## Extracted entries:
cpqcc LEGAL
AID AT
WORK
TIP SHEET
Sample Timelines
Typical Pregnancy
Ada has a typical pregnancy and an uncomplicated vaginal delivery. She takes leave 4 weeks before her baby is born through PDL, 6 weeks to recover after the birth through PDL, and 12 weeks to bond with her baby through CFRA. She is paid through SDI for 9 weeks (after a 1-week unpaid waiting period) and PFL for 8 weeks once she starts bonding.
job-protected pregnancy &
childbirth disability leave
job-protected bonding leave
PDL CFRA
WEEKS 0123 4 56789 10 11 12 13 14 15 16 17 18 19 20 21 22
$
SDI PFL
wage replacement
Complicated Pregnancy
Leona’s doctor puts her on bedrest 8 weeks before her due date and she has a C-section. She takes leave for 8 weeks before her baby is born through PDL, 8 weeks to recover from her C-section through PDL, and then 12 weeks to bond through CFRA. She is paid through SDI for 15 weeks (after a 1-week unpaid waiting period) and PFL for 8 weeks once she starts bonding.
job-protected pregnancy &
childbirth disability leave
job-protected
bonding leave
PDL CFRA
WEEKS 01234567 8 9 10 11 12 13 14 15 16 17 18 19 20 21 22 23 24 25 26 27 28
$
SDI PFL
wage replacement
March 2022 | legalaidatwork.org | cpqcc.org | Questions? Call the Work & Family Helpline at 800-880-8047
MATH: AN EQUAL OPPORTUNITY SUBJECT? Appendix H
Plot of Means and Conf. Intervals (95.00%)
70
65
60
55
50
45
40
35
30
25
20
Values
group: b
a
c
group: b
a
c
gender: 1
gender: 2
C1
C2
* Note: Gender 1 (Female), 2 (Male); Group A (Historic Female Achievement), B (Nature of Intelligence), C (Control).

## Task item:
The records above must be retyped in full, exactly as written.

## Answer to the problem:
cpqcc LEGAL
AID AT
WORK
TIP SHEET
Sample Timelines
Typical Pregnancy
Ada has a typical pregnancy and an uncomplicated vaginal delivery. She takes leave 4 weeks before her baby is born through PDL, 6 weeks to recover after the birth through PDL, and 12 weeks to bond with her baby through CFRA. She is paid through SDI for 9 weeks (after a 1-week unpaid waiting period) and PFL for 8 weeks once she starts bonding.
job-protected pregnancy &
childbirth disability leave
job-protected bonding leave
PDL CFRA
WEEKS 0123 4 56789 10 11 12 13 14 15 16 17 18 19 20 21 22
$
SDI PFL
wage replacement
Complicated Pregnancy
Leona’s doctor puts her on bedrest 8 weeks before her due date and she has a C-section. She takes leave for 8 weeks before her baby is born through PDL, 8 weeks to recover from her C-section through PDL, and then 12 weeks to bond through CFRA. She is paid through SDI for 15 weeks (after a 1-week unpaid waiting period) and PFL for 8 weeks once she starts bonding.
job-protected pregnancy &
childbirth disability leave
job-protected
bonding leave
PDL CFRA
WEEKS 01234567 8 9 10 11 12 13 14 15 16 17 18 19 20 21 22 23 24 25 26 27 28
$
SDI PFL
wage replacement
March 2022 | legalaidatwork.org | cpqcc.org | Questions? Call the Work & Family Helpline at 800-880-8047
MATH: AN EQUAL OPPORTUNITY SUBJECT? Appendix H
Plot of Means and Conf. Intervals (95.00%)
70
65
60
55
50
45
40
35
30
25
20
Values
group: b
a
c
group: b
a
c
gender: 1
gender: 2
C1
C2
* Note: Gender 1 (Female), 2 (Male); Group A (Historic Female Achievement), B (Nature of Intelligence), C (Control).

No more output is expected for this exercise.